Tom O'Malley

No. 76
- Position: Quarterback

Personal information
- Born: July 23, 1925 Cincinnati, Ohio, U.S.
- Died: June 11, 2011 (aged 85) York, Pennsylvania, U.S.
- Listed height: 5 ft 11 in (1.80 m)
- Listed weight: 185 lb (84 kg)

Career information
- College: Cincinnati

Career history
- Cleveland Browns (1950)*; Green Bay Packers (1950); Erie Vets (1950); Ottawa Rough Riders (1951–1953);
- * Offseason and/or practice squad member only

Awards and highlights
- Grey Cup champion (1951); NCAA passing yards leader (1949);

Career NFL statistics
- Passing attempts: 15
- Passing completions: 4
- Completion percentage: 26.7%
- TD–INT: 0–6
- Passing yards: 31
- Passer rating: 0
- Stats at Pro Football Reference

= Tom O'Malley (gridiron football) =

American gridiron football player (1925–2011)

Thomas Louis O'Malley (July 23, 1925 – June 11, 2011) was a quarterback in the National Football League (NFL). He was a member of the Green Bay Packers during the 1950 NFL season. He played for the Ottawa Rough Riders of the Canadian Football League (CFL) from 1951 to 1953, leading them to the 39th Grey Cup, winning it 21−14. He played college football at Cincinnati. In his one NFL game he threw six interceptions.

==Early life==
Tom O'Malley was born on July 23, 1925, in Cincinnati, Ohio. He went to high school at Hughes (OH). After High School, he was in the navy for three years.

==College career==
O'Malley joined the Cincinnati Bearcats after serving in the navy. His first year of college was in 1946. He was their starting quarterback in all four of his college years. He was drafted in the 6th round (45) of the 1949 AAFC Draft by the Cleveland Browns but continued college. In 1949 with new head coach Sid Gillman, he led the nation in passing yards. He also threw 16 touchdowns. Sid Gillman retired his number (27), but it did not stay retired.

==Professional career==
In March, he was signed by the Cleveland Browns. He was originally drafted by them. He was traded on August 28 to the Green Bay Packers for a draft pick.

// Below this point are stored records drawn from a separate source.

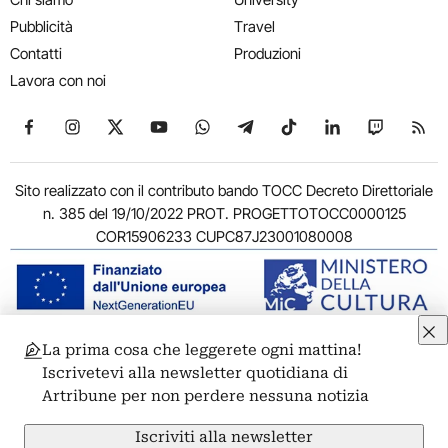
Pubblicità
Travel
Contatti
Produzioni
Lavora con noi
Seguici su Facebook
Seguici su Instagram
Seguici su X
Seguici su YouTube
Seguici su WhatsApp
Seguici su Telegram
Seguici su TikTok
Seguici su Link
Seguici su
Segui
Sito realizzato con il contributo bando TOCC Decreto Direttoriale
n. 385 del 19/10/2022 PROT. PROGETTOTOCC0000125
COR15906233 CUPC87J23001080008
La prima cosa che leggerete ogni mattina!
© 2011-2026 ARTRIBUNE srl – Corso Vittorio Emanuele II, 287 –
Iscrivetevi alla newsletter quotidiana di
00186 Roma - P.I. 11381581005
Artribune per non perdere nessuna notizia
Privacy: Responsabile della protezione dei dati personali
ARTRIBUNE srl – Corso Vittorio Emanuele II, 287 – 00186 Roma
Iscriviti alla newsletter
Termini e condizioni
Privacy Policy
Cookie Policy
Credits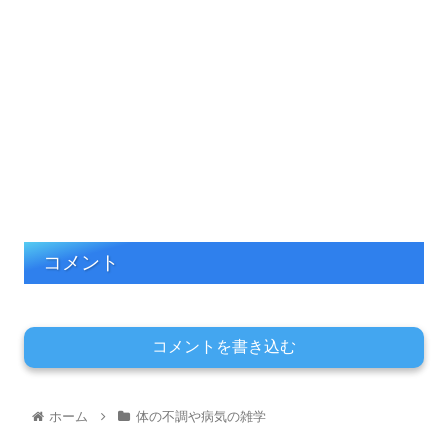
コメント
コメントを書き込む
ホーム
体の不調や病気の雑学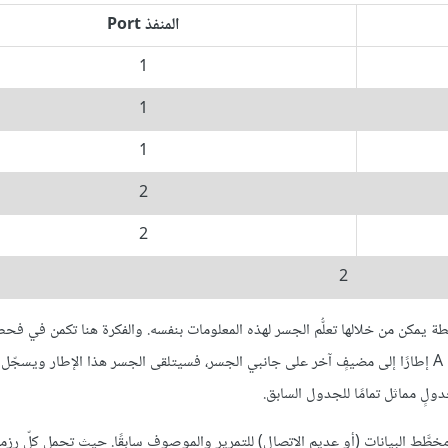
المنفذ Port
1
1
1
2
2
2
ة يمكن من خلالها تعلُّم الجسر لهذه المعلومات بنفسه. والفكرة هنا تكمن في ف
لعنوان المصدر في جميع الإطارات التي يتلقاها، وبالتالي إذا أرسل المضيف A إطارًا إلى مضيفٍ آخر على جانبي الجسر، فسيتلقى الجسر هذا الإطار
َط البيانات (أو عديم الاتصال) للتمرير والموصوف سابقًا. حيث تحمل كلّ رزمةٍ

He was traded to the Green Bay Packers for a draft pick. In week one rookie quarterback Tobin Rote started the game, but left in the second quarter due to a shoulder injury. Head Coach Gene Ronzani put in O'Malley to replace the injured Rote. He completed 4 of 15 passes for 31 yards. He set a single-game Packers record with six interceptions. One interception was returned for a touchdown. It was a 56-yard interception return by Clarence Self. The Packers lost to the Detroit Lions 45-7. His longest completion was twenty yards. He also had one rush for -9 yards. He wore number 76 and was the only quarterback to wear that number. His passer rating was 0. He was released three days later.

He briefly played for the Erie Vets of the American Football League/American Association. He was the backup quarterback for Butch Songin. With the Vets he completed 22 of 63 attempts for 405 yards, 1 touchdown, and 6 interceptions. The Vets lost the final American Association championship to the Richmond Rebels.

From 1951 to 1953, he was the starting quarterback for the Ottawa Rough Riders. In 1951, he played in 12 games and threw 20 touchdowns. He led the Rough Riders to the 39th Grey Cup, which they won 21–14. He also had one rushing touchdown in 1951. In 1952 he played 12 games and had 19 touchdown passes. In 1953 he played in 14 games and had 22 touchdown passes. He also had one rushing touchdown. 1953 was his final season. He played 38 games for the Rough Riders.

==Later life==
He was later inducted into the Cincinnati Bearcats Hall of Fame, Cincinnati Bearcats Ring of Honor, Nippert Stadium Ring of Honor, and James P. Kelly, Sr. UC Athletics Hall of Fame. He died on June 11, 2011, at the age of 85.